Retry of Failed Writes

DougReeder · February 8, 2022, 4:08am

There’s no real need for remotestorage.js to have code to retry a failed read - the next regularly scheduled poll should succeed if the read failure was due to some temporary server condition.

Writes that fail due to a temporary server condition are more of a problem - if nothing is done, the document appears normal when accessed from the local store, but is not synced to a server. If the user is actively editing the document, presumably the app will alert the user that an error occurred. The user interface would give the user some mechanism to attempt to save again, either explicitly or implicitly. But if writes continue to fail, or the user doesn’t know to try, the document is still left in an anomalous state.

If the user is importing many documents, and some writes fail, it may not be clear which documents need to be saved again. Indeed, a number of document types (such as calendar items and bookmarks) can’t be accessed by anything like a file name, so it would be hard to inform the user which documents failed to save. Importing many documents is also more likely to trigger a failed write, as there’s no mechanism to control the rate at which write requests are sent. It’s also worth noting that importing is likely to be one of the earliest interactions a user has with RS - if errors crop up, it will be hard for the user to trust RS.

It’s not clear whether remotestorage.js or the app is responsible for retrying. Servers might send 503 Service Unavailable status with a Retry-After HTTP header, but I can’t find any code in remotestorage.js that references any 5xx status codes (aside from some Dropbox tests).

Is this scenario one that RS currently doesn’t handle well, or have I overlooked something?

raucao · March 5, 2022, 5:05pm

I tried to understand this issue, but as described I’m failing to see how this would not be a bug (which hasn’t been reported yet AFAIK). If a write fails, then I think the next sync should absolutely try to PUT that document again, no matter why it wasn’t synced last time.

Regarding bulk imports, I can see how servers could be improved by implementing tree-level locking/queuing in order to prevent race conditions with parent folder ETAG updates or something in that direction. Then again, the actual folder ETAGs aren’t really important (only that they change when a document in its tree has changed), since the worst case is just that the client looks for document updates in that directory tree again. But maybe it would prevent some exceptions or bugs depending on how the server is implemented.

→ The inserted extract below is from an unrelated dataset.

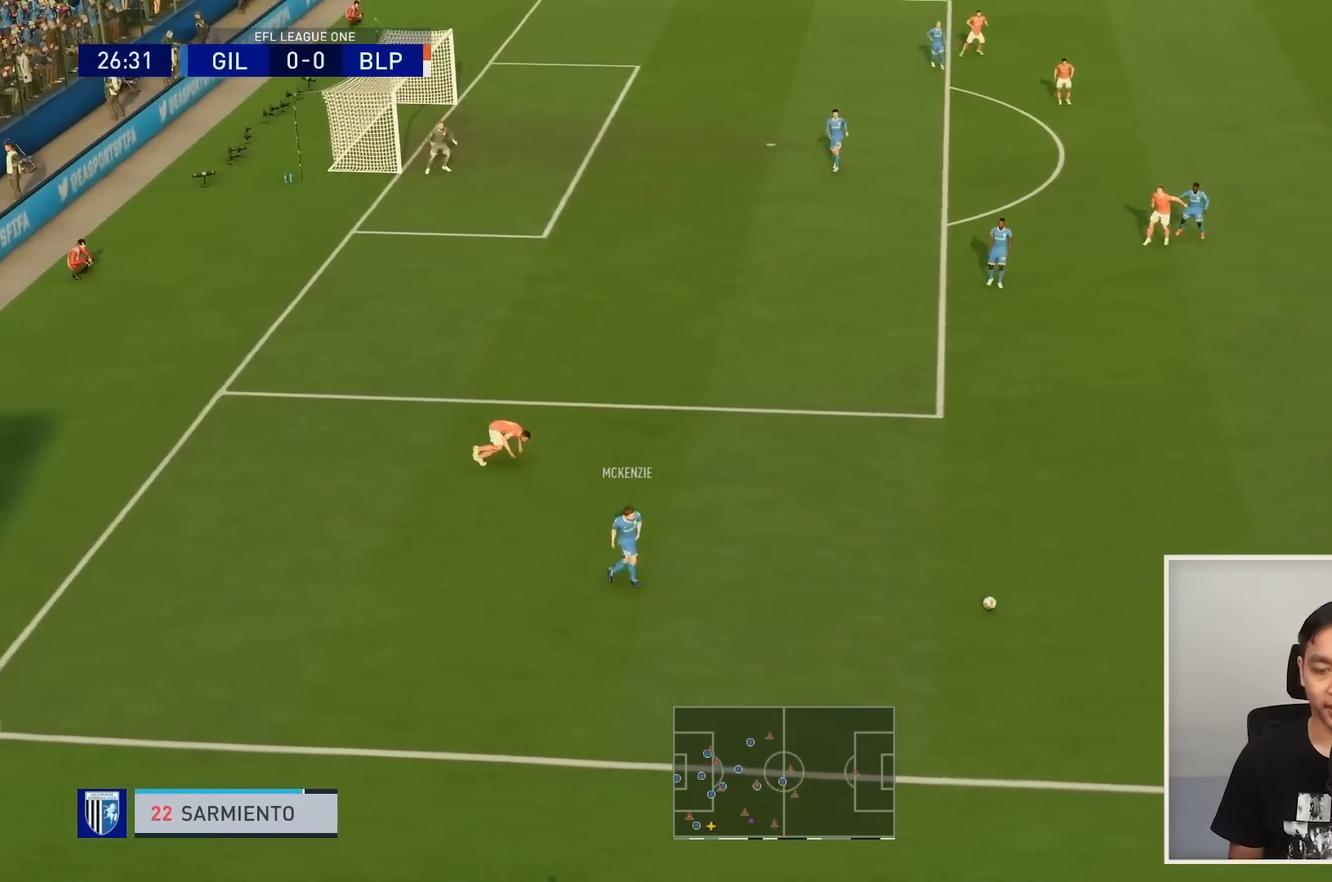
{"buttons": [], "left_stick": "up-right", "right_stick": "center", "events": [[133, "left_stick", "right"], [400, "left_stick", "up-right"]]}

Anything that isn’t 200 or 201 means the PUT failed:

https://github.com/remotestorage/remotestorage.js/blob/9bd1292a830dbea03c990788aa189c96ee70c7c3/src/baseclient.ts#L274

DougReeder · March 5, 2022, 10:04pm

503 Service Unavailable and 504 Gateway Timeout should definitely be retried. 500 internal Server Error, 502 Bad Gateway and 507 Insufficient Storage could also be retried.

raucao · March 22, 2022, 3:55pm

I have double-checked and verified that those are already retried automatically, as long as caching is enabled for the folder/path.

Any code that isn’t 200 or 201 should be retried automatically. As far as I can see, there is no need to discern between other response codes, since anything not successful means the document isn’t synced yet.

DougReeder · March 22, 2022, 5:10pm

That’s good to hear.

Do we have any automated tests for that? I’m not seeing any in remotestorage.js/baseclient-suite.js at master · remotestorage/remotestorage.js · GitHub or anywhere else.